I can see why some of the reviewers object both to the somewhat atypically dark tone of the ending as well as its internal logic, which are so different from those of most of the Carr/Dickson novels that his readers know and love. But to me that is rather the point--what is especially great about the author's books is that while we expect a certain type of characterization and plot development from him, sometimes he deliberately crosses us up! Carr was a master of the mystery novel form, and part of his mastery was his ability to play with readers' expectations and then subvert them, often with stunning effect, as in this classic, one-of-a-kind book.
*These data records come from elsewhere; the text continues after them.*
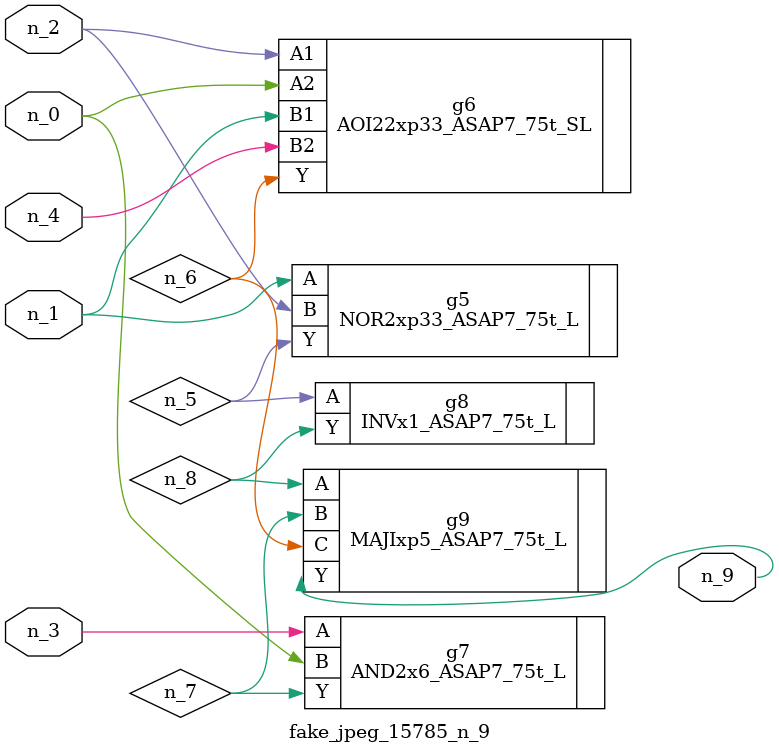
<source format=v>
module fake_jpeg_15785_n_9 (n_3, n_2, n_1, n_0, n_4, n_9);

input n_3;
input n_2;
input n_1;
input n_0;
input n_4;

output n_9;

wire n_8;
wire n_6;
wire n_5;
wire n_7;

NOR2xp33_ASAP7_75t_L g5 ( 
.A(n_1),
.B(n_2),
.Y(n_5)
);

AOI22xp33_ASAP7_75t_SL g6 ( 
.A1(n_2),
.A2(n_0),
.B1(n_1),
.B2(n_4),
.Y(n_6)
);

AND2x6_ASAP7_75t_L g7 ( 
.A(n_3),
.B(n_0),
.Y(n_7)
);

INVx1_ASAP7_75t_L g8 ( 
.A(n_5),
.Y(n_8)
);

MAJIxp5_ASAP7_75t_L g9 ( 
.A(n_8),
.B(n_7),
.C(n_6),
.Y(n_9)
);


endmodule
</source>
Rated by buyers 4 out of 5 stars - Among Carr's Best - Supernatural Elements Heighten Suspense
The title, The Burning Court (1937), derives from the infamous Burning Court that extracted confessions from alleged witches through the use of the wheel and fire during the reign of Louis XIV. However, the setting for this story is not France, but in a small community outside Philadelphia in the spring of 1929.

John Dickson Carr remains famous for his ingenious (perhaps some would say too ingenious) locked room mysteries. The Burning Court mystery offers not one, but two locked rooms: first, a woman in seventeenth century dress is seen walking through a wall where a now bricked-up door once existed, and second, a recently buried body goes missing from a securely sealed, underground crypt. The atmosphere is one of horror and dread. The two occurrences defy logical analysis.
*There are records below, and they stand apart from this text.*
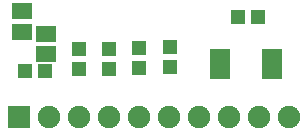
<source format=gts>
G04 DipTrace 3.1.0.0*
G04 ADS115SBreakout.gts*
%MOIN*%
G04 #@! TF.FileFunction,Soldermask,Top*
G04 #@! TF.Part,Single*
%ADD32R,0.04737X0.051307*%
%ADD34R,0.065087X0.055244*%
%ADD36C,0.074929*%
%ADD38R,0.074929X0.074929*%
%ADD40R,0.051307X0.04737*%
%ADD42R,0.065087X0.019811*%
%FSLAX26Y26*%
G04*
G70*
G90*
G75*
G01*
G04 TopMask*
%LPD*%
D42*
X1165248Y659003D3*
Y639318D3*
Y619633D3*
Y599948D3*
Y580262D3*
X1338476D3*
Y599948D3*
Y619633D3*
Y639318D3*
Y659003D3*
D40*
X515248Y596501D3*
X582177D3*
X1293948Y777776D3*
X1227018D3*
D38*
X495248Y444000D3*
D36*
X595248D3*
X695248D3*
X795248D3*
X895248D3*
X995248D3*
X1095248D3*
X1195248D3*
X1295248D3*
X1395248D3*
D34*
X506365Y727770D3*
Y794699D3*
X587623Y652762D3*
Y719692D3*
D32*
X695248Y604000D3*
Y670929D3*
X795248Y604000D3*
Y670929D3*
X895248Y674000D3*
Y607071D3*
X998713Y677465D3*
Y610535D3*
M02*

</source>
The Burning Court is among the best stories of John Dickson Carr, even though it is atypical in that Carr's legendary investigators (Dr. Gideon Fell, Sir Henry Merrivale, and Henri Ben Colin) are all absent. The capable Captain Brennan of the Philadelphia Police Department and the eccentric author-amateur detective, Gaudan Cross, appear in only this one story.

The Burning Court is completely typical, however, in that the solution is well beyond the reach of the reader. Over fifty pages the section titled Summing-Up slowly unravels these two related locked room puzzles. This summation is actually a continuation of the story in that new, critical information is revealed that helps disperse the supernatural fog. Likewise, this apparently complicated murder is shown to be quite straight-forward, but coincidental events (as often happens in a Carr story, and sometimes in life too) obfuscated matters to a remarkable extent.

The Burning Court is a fascinating story that makes enjoyable reading. Nonetheless, it is always fair to ask whether a John Dickson Carr solution is really fair. Carr has a tendency to withhold key information essential to the solution. The solutions to the two locked room puzzles in my view strayed into that gray area separating fairness from unfairness. (In a footnote Carr does refer the reader to past pages, suggesting that he might have recognized that he overly disguised his clues.)

In a final twist Carr reveals a second solution, a solution within a solution, just when the reader thinks this mystery is finally solved. Four stars to The Burning Court.